Machinando
La lengua es mucho más versátil que las instituciones. Los más execrables insultos son también radicales elogios, todo depende del tono y la circunstancia. Es más cruel llamar a alguien estúpido mirándole a los ojos que mentarle a la madre que lo parió de forma ilícita.
Es más sangrante tachar a un individuo de lila que de cabrito. Cuando se abraza efusivamente a alguien querido, es signo inequívoco de amor llamarle hijo de puta. El idioma es un arma de doble o triple filo, un canto a la libertad.
En este contexto, se puede afirmar sin rubor alguno que Antonio Machín era un corazón loco, por no decir palabras mayores, que alborotó las partes pudendas a un montón de generaciones y provocó miles de embarazos, millones de lágrimas e incontables referencias a Onán.
En fin, ese tipo de cosas que dan sentido a la existencia sin demasiados impuestos. Casi todas las personas nacidas en España en los años cuarenta son consecuencia directa de suspiros machinianos.

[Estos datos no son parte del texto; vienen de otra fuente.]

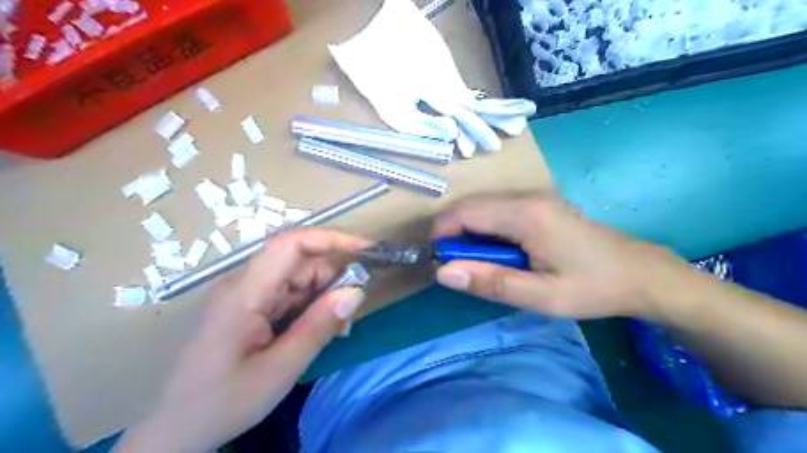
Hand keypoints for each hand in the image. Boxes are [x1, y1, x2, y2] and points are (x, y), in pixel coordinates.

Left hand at [114, 229, 370, 452]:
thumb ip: (319, 327)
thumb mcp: (279, 370)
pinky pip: (287, 295)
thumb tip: (356, 292)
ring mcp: (244, 295)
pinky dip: (309, 308)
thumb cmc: (222, 402)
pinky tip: (317, 331)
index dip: (331, 238)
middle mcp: (243, 284)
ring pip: (296, 278)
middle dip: (332, 278)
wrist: (174, 432)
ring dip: (323, 296)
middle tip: (351, 312)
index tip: (366, 249)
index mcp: (244, 292)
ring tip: (337, 329)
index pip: (290, 244)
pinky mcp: (247, 307)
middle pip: (298, 261)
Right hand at [436, 195, 693, 317]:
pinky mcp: (540, 207)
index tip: (434, 261)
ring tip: (473, 265)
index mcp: (526, 215)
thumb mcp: (542, 296)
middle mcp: (527, 198)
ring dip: (468, 234)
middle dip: (452, 235)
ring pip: (484, 209)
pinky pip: (499, 213)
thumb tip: (443, 273)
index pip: (466, 212)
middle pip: (472, 207)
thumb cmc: (593, 287)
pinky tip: (495, 254)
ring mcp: (535, 199)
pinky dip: (485, 232)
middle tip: (453, 269)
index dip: (441, 233)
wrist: (640, 274)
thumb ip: (491, 283)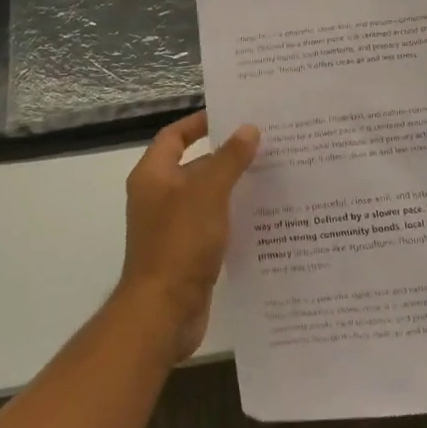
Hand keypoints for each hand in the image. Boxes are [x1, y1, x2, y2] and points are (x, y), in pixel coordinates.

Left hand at [119, 111, 259, 362]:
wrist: (164, 312)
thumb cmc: (180, 242)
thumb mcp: (208, 193)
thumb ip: (229, 159)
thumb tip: (248, 129)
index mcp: (153, 176)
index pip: (174, 136)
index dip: (199, 123)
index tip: (232, 115)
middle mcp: (158, 197)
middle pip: (193, 165)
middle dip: (226, 155)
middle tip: (265, 144)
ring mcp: (172, 227)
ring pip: (206, 197)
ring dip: (233, 187)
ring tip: (273, 175)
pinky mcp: (186, 252)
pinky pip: (212, 224)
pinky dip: (233, 217)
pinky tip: (264, 215)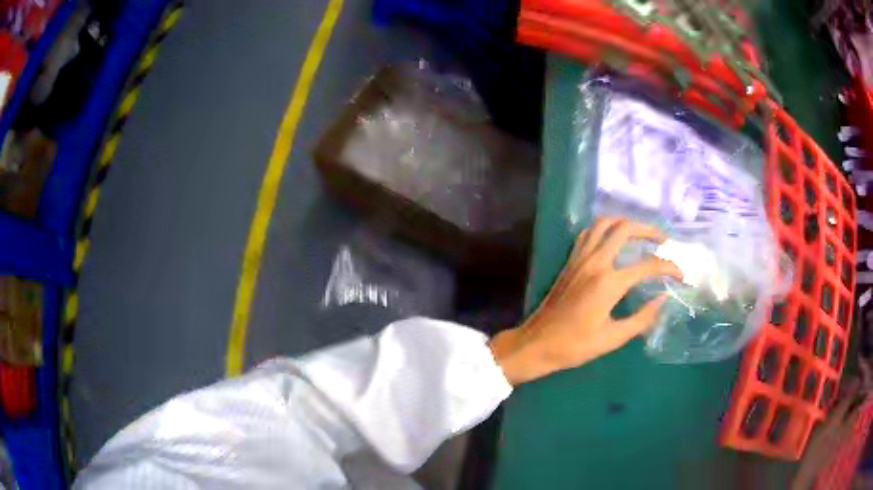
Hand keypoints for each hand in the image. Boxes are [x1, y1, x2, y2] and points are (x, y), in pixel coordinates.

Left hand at [490, 218, 681, 384]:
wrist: (536, 343)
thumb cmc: (575, 346)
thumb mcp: (613, 338)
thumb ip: (642, 318)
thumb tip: (663, 298)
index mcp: (609, 283)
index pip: (647, 265)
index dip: (669, 267)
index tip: (681, 274)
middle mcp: (595, 262)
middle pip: (625, 229)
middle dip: (649, 230)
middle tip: (663, 241)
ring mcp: (580, 258)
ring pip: (604, 224)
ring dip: (625, 224)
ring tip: (641, 235)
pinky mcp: (570, 261)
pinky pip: (588, 234)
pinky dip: (605, 229)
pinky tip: (613, 241)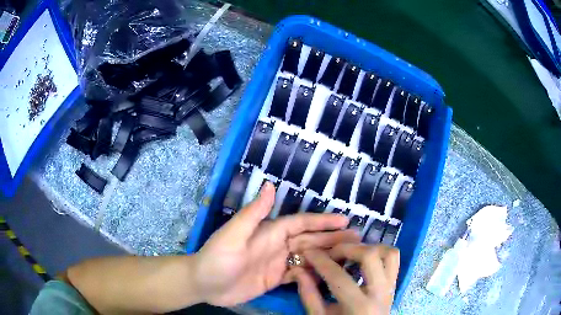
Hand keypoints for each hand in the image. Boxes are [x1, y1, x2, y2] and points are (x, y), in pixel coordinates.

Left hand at [193, 182, 359, 306]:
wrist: (204, 284)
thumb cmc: (217, 258)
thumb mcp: (233, 234)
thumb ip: (254, 213)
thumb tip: (271, 184)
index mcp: (269, 232)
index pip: (301, 224)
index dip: (322, 221)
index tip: (345, 220)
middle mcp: (277, 245)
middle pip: (310, 240)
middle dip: (332, 238)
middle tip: (356, 239)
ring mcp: (278, 263)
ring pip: (308, 257)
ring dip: (328, 255)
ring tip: (349, 256)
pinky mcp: (276, 280)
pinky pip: (300, 275)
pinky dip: (314, 274)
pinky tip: (329, 275)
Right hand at [294, 244, 399, 314]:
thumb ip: (309, 295)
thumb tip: (298, 270)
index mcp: (359, 306)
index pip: (338, 277)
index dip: (320, 261)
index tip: (308, 252)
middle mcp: (380, 293)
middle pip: (370, 256)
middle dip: (346, 249)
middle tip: (330, 253)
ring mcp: (391, 288)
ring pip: (389, 253)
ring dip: (369, 248)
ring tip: (351, 254)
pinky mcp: (394, 285)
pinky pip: (394, 261)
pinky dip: (380, 253)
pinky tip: (363, 259)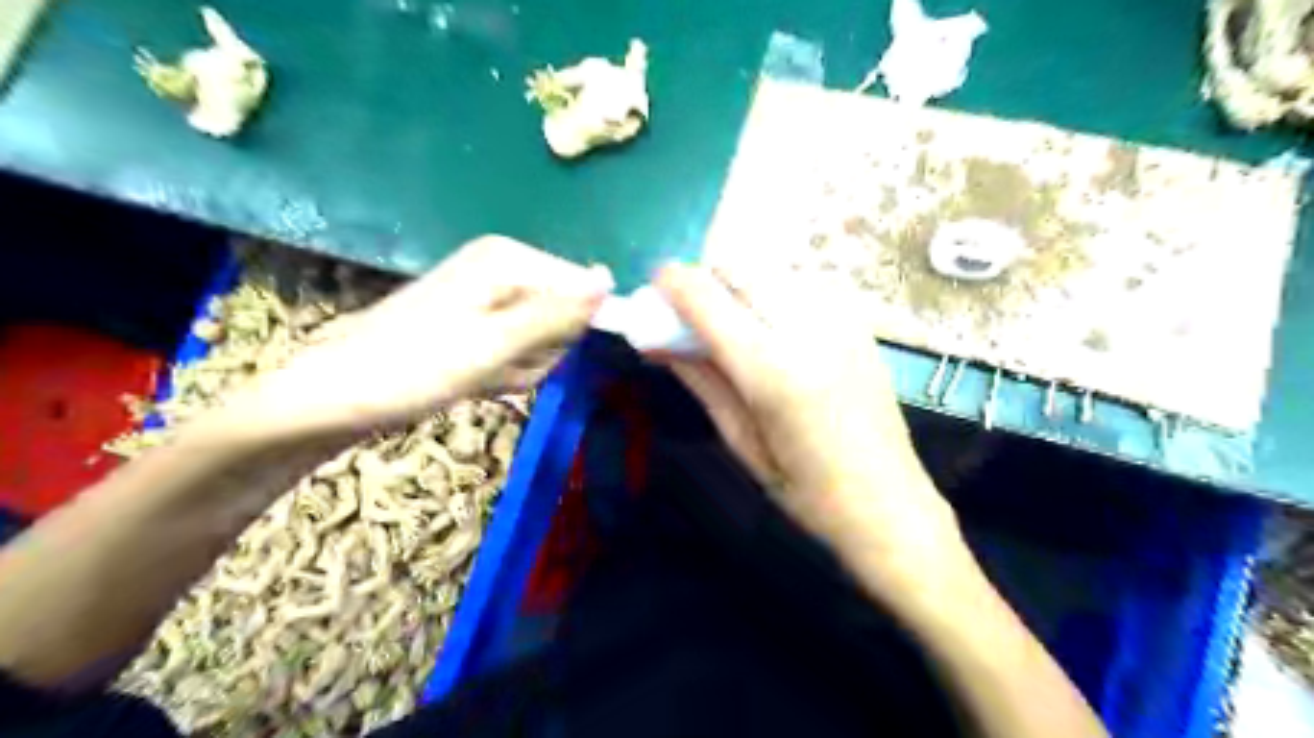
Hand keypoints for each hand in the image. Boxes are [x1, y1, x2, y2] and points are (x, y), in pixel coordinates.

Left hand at [226, 236, 617, 437]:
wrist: (336, 398)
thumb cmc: (414, 369)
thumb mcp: (495, 345)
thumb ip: (557, 314)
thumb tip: (611, 281)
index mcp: (509, 259)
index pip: (584, 289)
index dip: (569, 330)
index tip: (535, 355)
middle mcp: (503, 267)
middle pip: (564, 314)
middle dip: (540, 352)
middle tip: (499, 367)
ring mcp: (490, 294)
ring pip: (544, 338)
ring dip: (521, 366)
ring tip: (481, 375)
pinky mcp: (479, 320)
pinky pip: (519, 348)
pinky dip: (504, 370)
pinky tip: (475, 378)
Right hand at [655, 262, 962, 607]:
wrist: (890, 503)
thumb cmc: (807, 491)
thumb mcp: (741, 442)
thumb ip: (700, 379)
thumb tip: (656, 341)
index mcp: (773, 370)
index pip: (706, 297)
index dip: (671, 283)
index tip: (654, 291)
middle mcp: (809, 328)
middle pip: (738, 266)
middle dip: (704, 281)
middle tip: (690, 317)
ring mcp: (841, 318)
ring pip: (769, 269)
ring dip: (737, 286)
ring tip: (730, 327)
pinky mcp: (859, 320)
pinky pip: (799, 283)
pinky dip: (771, 294)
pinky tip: (772, 331)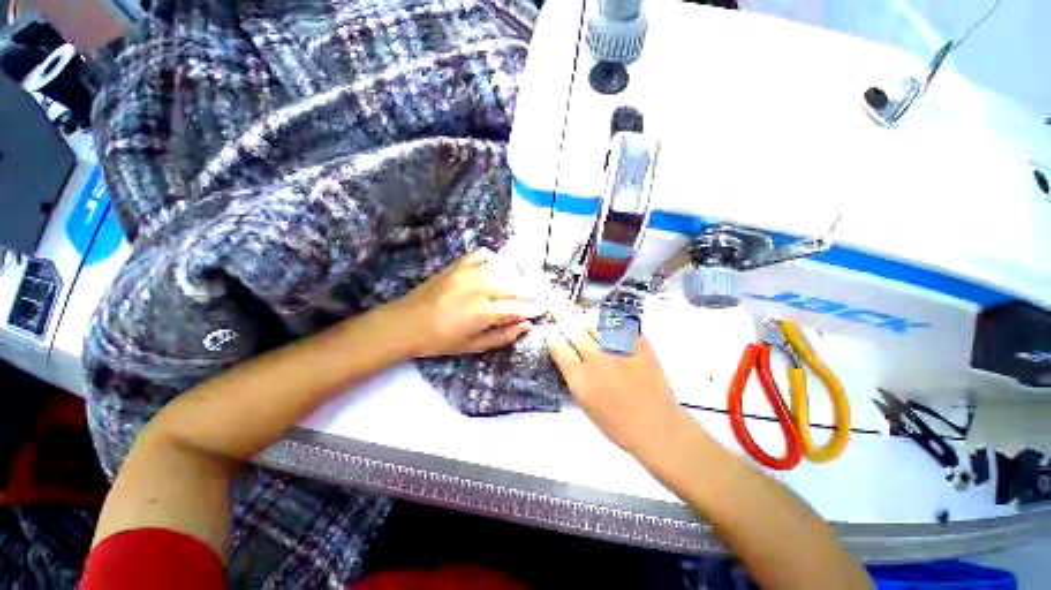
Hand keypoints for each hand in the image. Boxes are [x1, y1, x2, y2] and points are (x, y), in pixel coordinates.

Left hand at [390, 248, 544, 357]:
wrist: (405, 323)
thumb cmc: (440, 340)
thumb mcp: (473, 346)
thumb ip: (503, 336)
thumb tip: (526, 325)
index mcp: (483, 312)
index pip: (518, 308)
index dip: (533, 309)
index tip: (544, 308)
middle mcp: (480, 289)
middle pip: (514, 288)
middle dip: (530, 293)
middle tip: (538, 296)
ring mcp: (468, 273)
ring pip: (502, 270)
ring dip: (513, 278)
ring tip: (518, 285)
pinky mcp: (457, 265)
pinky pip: (481, 255)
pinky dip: (492, 260)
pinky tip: (494, 268)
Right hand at [544, 310, 689, 457]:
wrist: (658, 427)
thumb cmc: (617, 424)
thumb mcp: (586, 404)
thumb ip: (574, 377)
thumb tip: (567, 355)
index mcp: (581, 379)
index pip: (560, 349)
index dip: (552, 337)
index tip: (548, 330)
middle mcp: (598, 359)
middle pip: (575, 332)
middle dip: (562, 318)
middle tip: (556, 308)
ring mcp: (619, 349)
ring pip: (595, 323)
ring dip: (583, 316)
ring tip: (577, 312)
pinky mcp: (639, 344)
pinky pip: (619, 324)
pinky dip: (608, 320)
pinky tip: (603, 319)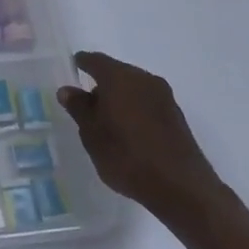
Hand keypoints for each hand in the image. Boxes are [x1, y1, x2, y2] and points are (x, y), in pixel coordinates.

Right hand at [59, 52, 228, 226]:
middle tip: (86, 103)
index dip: (82, 63)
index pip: (95, 60)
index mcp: (119, 77)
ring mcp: (163, 96)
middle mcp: (143, 79)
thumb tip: (67, 90)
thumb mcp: (92, 134)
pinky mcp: (176, 115)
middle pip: (116, 72)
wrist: (181, 187)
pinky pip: (147, 102)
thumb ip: (79, 108)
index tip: (73, 68)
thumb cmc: (127, 156)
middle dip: (101, 84)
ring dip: (119, 98)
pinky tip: (128, 131)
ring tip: (106, 121)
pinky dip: (134, 109)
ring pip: (133, 88)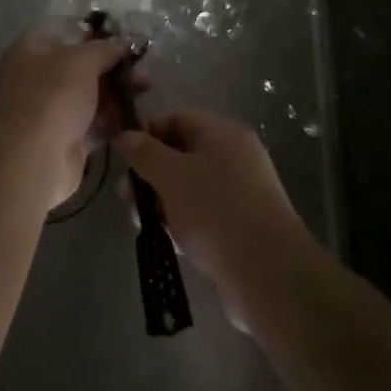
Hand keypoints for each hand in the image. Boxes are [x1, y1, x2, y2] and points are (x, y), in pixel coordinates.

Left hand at [0, 29, 129, 210]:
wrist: (31, 161)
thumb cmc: (52, 97)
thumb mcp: (81, 61)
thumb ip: (104, 49)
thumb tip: (121, 43)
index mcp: (29, 50)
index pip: (65, 34)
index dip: (95, 37)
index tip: (124, 44)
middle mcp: (34, 78)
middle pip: (79, 67)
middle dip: (112, 68)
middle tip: (142, 72)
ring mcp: (46, 111)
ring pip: (87, 96)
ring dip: (115, 94)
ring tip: (145, 91)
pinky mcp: (60, 140)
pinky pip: (89, 124)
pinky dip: (109, 120)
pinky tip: (134, 117)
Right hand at [116, 109, 310, 331]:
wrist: (267, 273)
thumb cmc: (215, 211)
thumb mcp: (172, 176)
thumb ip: (145, 153)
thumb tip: (125, 134)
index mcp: (224, 134)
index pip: (179, 117)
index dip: (148, 131)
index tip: (123, 155)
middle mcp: (235, 158)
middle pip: (181, 154)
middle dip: (150, 173)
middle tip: (126, 197)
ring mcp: (239, 193)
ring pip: (189, 187)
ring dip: (161, 201)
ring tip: (141, 222)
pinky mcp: (239, 226)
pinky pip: (201, 213)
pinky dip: (181, 221)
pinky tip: (166, 239)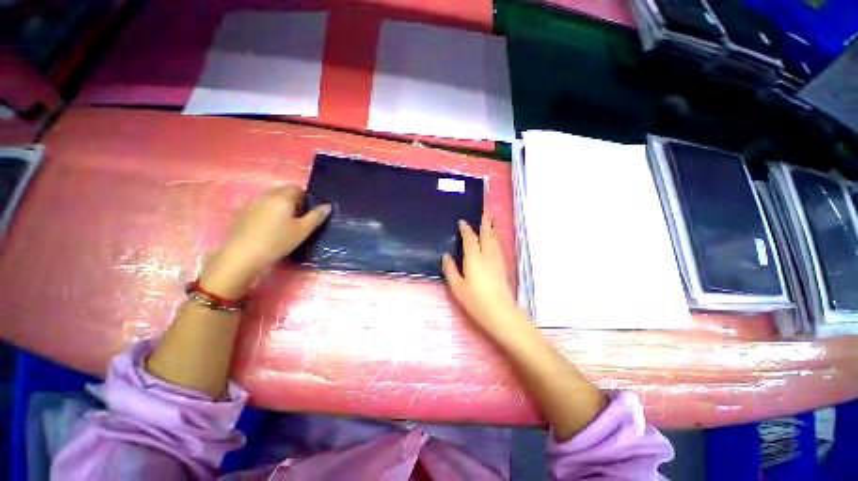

Está enterrado en Sevilla, pero ayer cumplió cien años don Antonio Machín, a quien algunos no dudan en calificar de santo. Todavía resuenan sus maracas en todo el centro de Madrid, en la calle de Jacometrezo, donde tenía su local de ensayo. Porque Machín, fue muy madrileño, aunque, como narraba ayer Mauricio Vicent desde La Habana, nació en Sagua la Grande (Cuba), de padre orensano y madre cubana. Su padre se apellidaba Lugo, pero él se decantó por el apellido materno para lanzarse a los escenarios. Los gallegos saben lo que se hacen, aunque no todos. Y si te quieres por el pico divertir, cómprate un cucuruchito de maní. En Madrid grabó su primer bolero: "Cuando silenciosa / la noche misteriosa / envuelve con su manto la ciudad / el eco de tu voz / escucho junto a mí / y siento que es mayor mi soledad" (Noche triste).
De todo lo cual se colige que Machín es eso que estás pensando, corazón loco (y ellas tampoco). Póngale usted una estatua, don Alberto.